PR 13: Protokoll gegen die Schwerkraft des Charismas

Protokoll

Zwei Akteur:innen legen dir eine Einschätzung vor. Inhaltlich sind die Aussagen deckungsgleich. Akteur A präsentiert seine Analyse geschliffen, souverän, ästhetisch ansprechend. Akteur B liefert seine mit brüchiger Stimme und schlecht formatierten Folien. Sei ehrlich zu dir selbst: Wessen Aussage gibst du initial mehr Gewicht?

Das ist der Glitch. Dein System nutzt die Schwerkraft des Charismas, eine energieeffiziente Heuristik, die Politur mit Kompetenz gleichsetzt. Du folgst ihr ohne bewussten Energieaufwand.

Betrachte das Manöver zweiter Ordnung. Akteur B, der in der Sache kompetent, aber in der Form unsicher ist, legt ein fundiertes Argument vor. Akteur A, der Charismatiker, neutralisiert es mit einem schlichten, aber souverän vorgetragenen: „Nein.“ In den meisten Systemen gewinnt Akteur A, weil er den Glitch im Betriebssystem der Zuhörer:innen als Waffe einsetzt. Er zielt auf die Ästhetik der Macht.

Dieses Protokoll dient der Inventur deiner eigenen Anfälligkeit für diese Form der operativen Korruption. Die operative Frage lautet: Wie hoch ist der Grad der Vereinnahmung deines Urteils durch Charisma?

Deine Gegensteuerung ist eine bewusste Sabotage deines Autopiloten.

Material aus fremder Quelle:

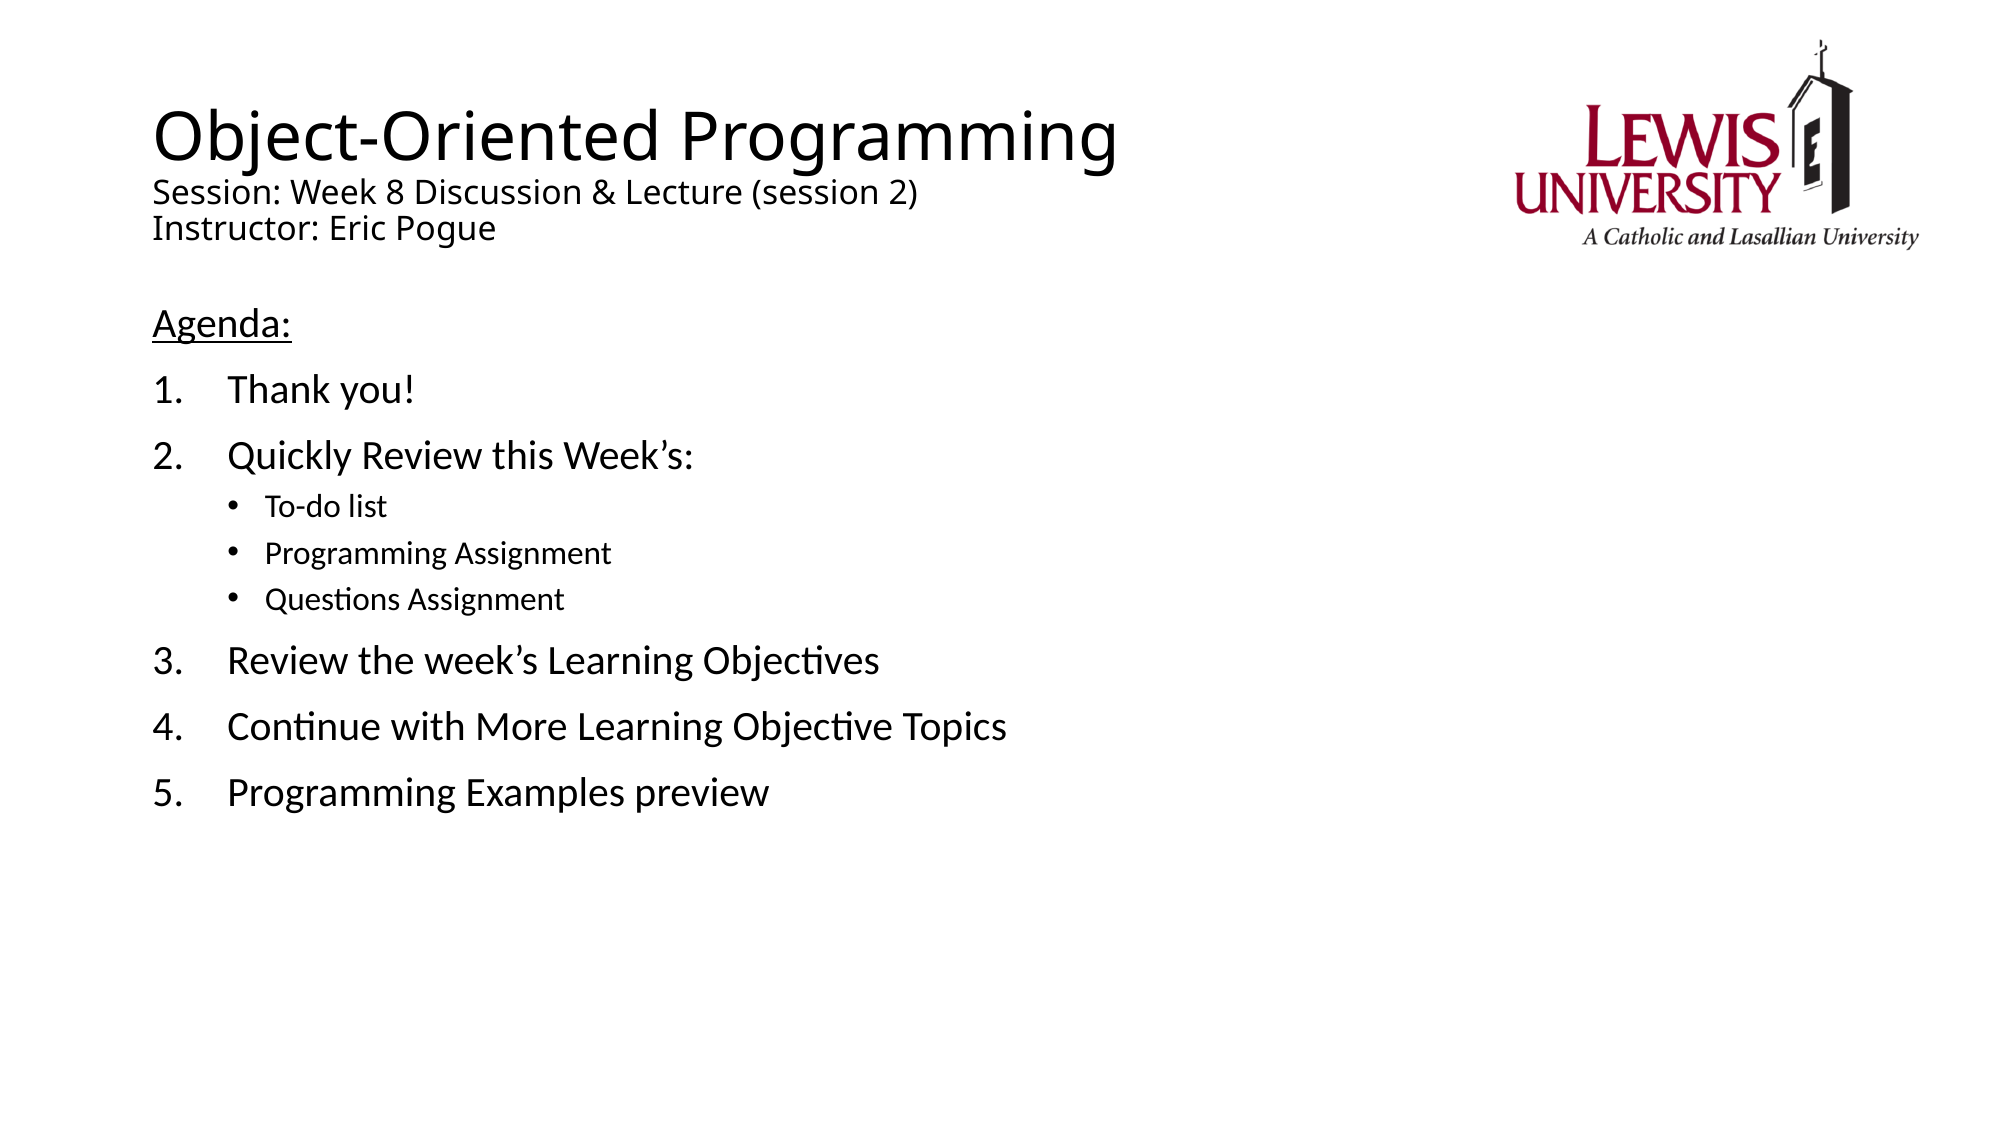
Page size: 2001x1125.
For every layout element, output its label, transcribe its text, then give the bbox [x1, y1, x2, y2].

picture [1488, 29, 1925, 255]
list Agenda: Thank you! Quickly Review this Week’s: To-do list Programming Assignment Questions Assignment Review the week’s Learning Objectives Continue with More Learning Objective Topics Programming Examples preview [137, 294, 1896, 1045]
title Object-Oriented Programming Session: Week 8 Discussion & Lecture (session 2) Instructor: Eric Pogue [137, 59, 1141, 291]
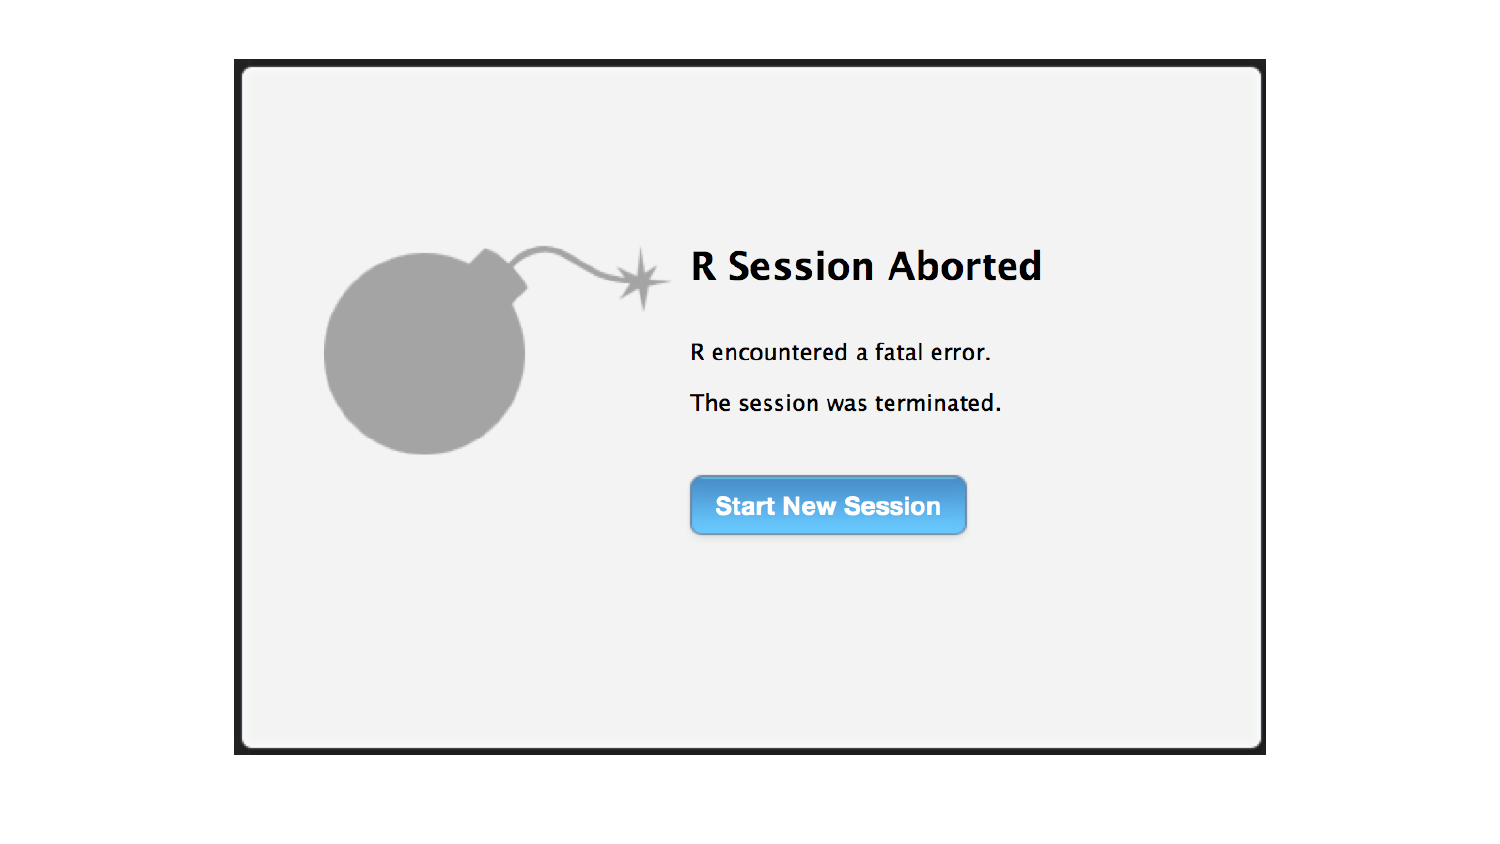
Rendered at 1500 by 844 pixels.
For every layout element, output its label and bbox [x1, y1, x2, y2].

picture [233, 59, 1266, 756]
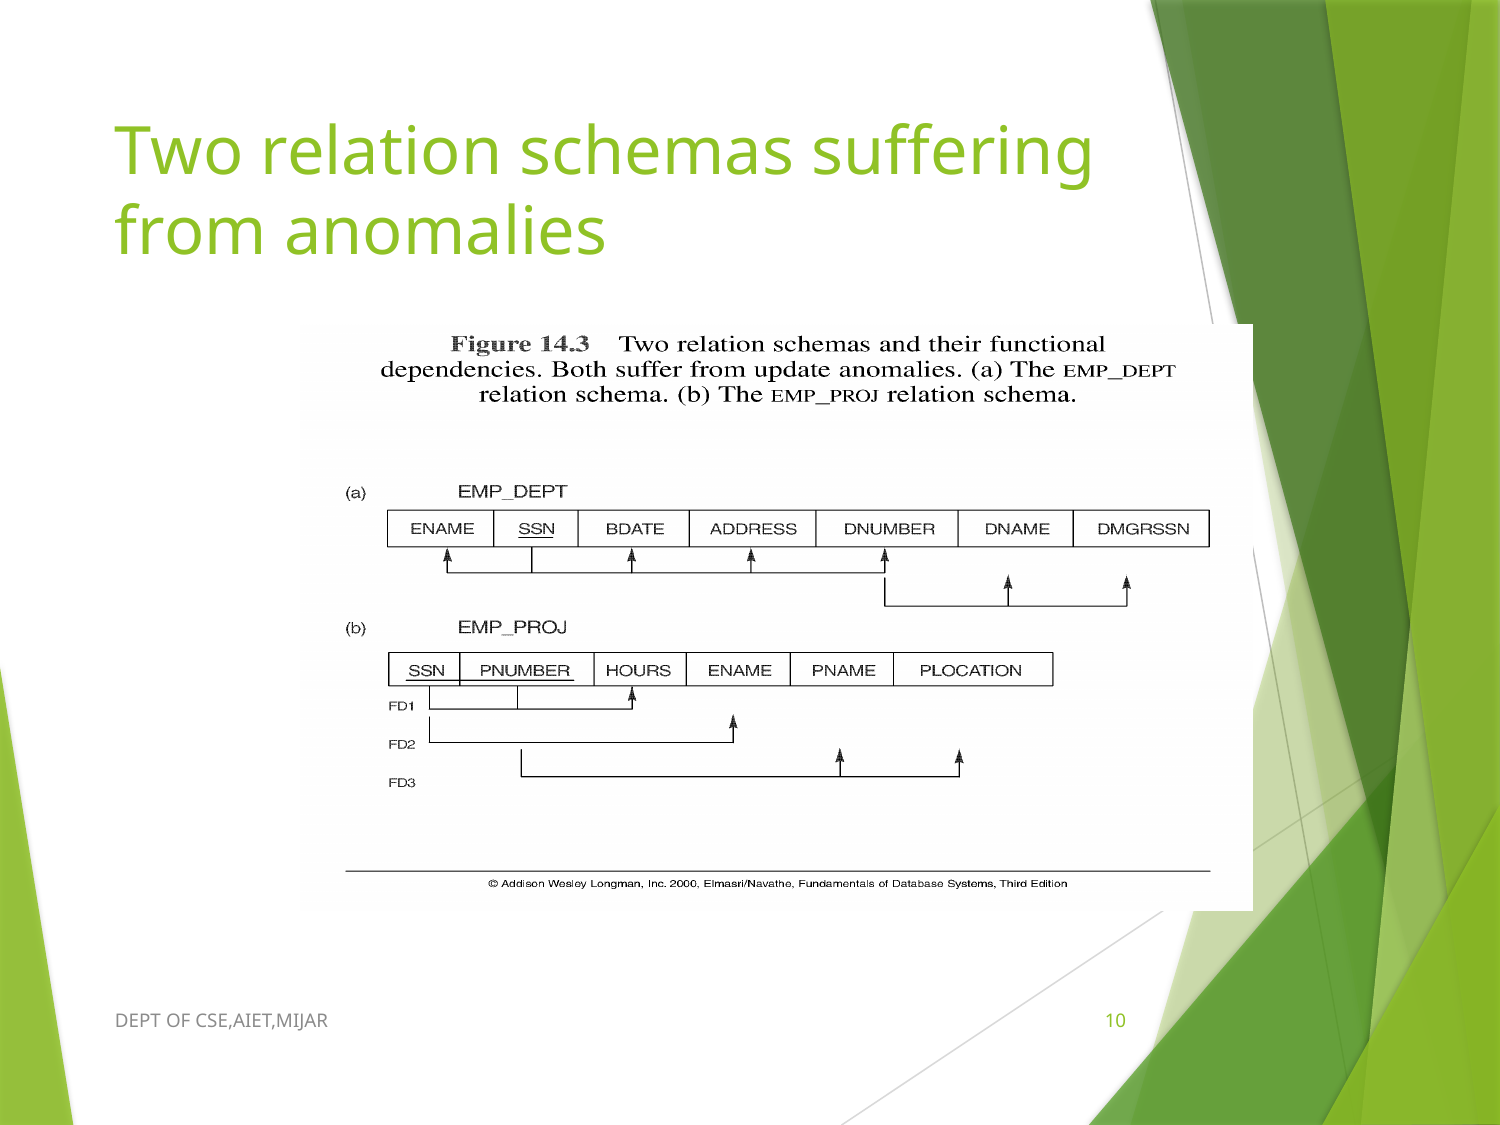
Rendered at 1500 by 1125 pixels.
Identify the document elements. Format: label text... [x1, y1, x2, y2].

slide_number 10 [1057, 991, 1142, 1051]
footer DEPT OF CSE,AIET,MIJAR [99, 991, 859, 1051]
title Two relation schemas suffering from anomalies [99, 99, 1142, 317]
picture [299, 324, 1253, 911]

  • Der Grundsatz: Behandle Charisma als Rauschen.
  • Die Praxis: Gib der spröden, schlecht verpackten Information einen systematischen Vertrauensvorschuss. Zwinge dich, die Energie aufzuwenden, die ungeschliffene Substanz zu prüfen, gerade weil sie unattraktiv verpackt ist. Nutze das Unbehagen, das du dabei empfindest, als Sensorium dafür, dass du gegen deine eigene, fehleranfällige Programmierung arbeitest.

Der Zweck der Übung ist die Wiederherstellung deiner Zurechnungsfähigkeit. Wenn du nicht aktiv deine Sensorik kalibrierst, wirst du zur passiven Beute für die Sensorik anderer.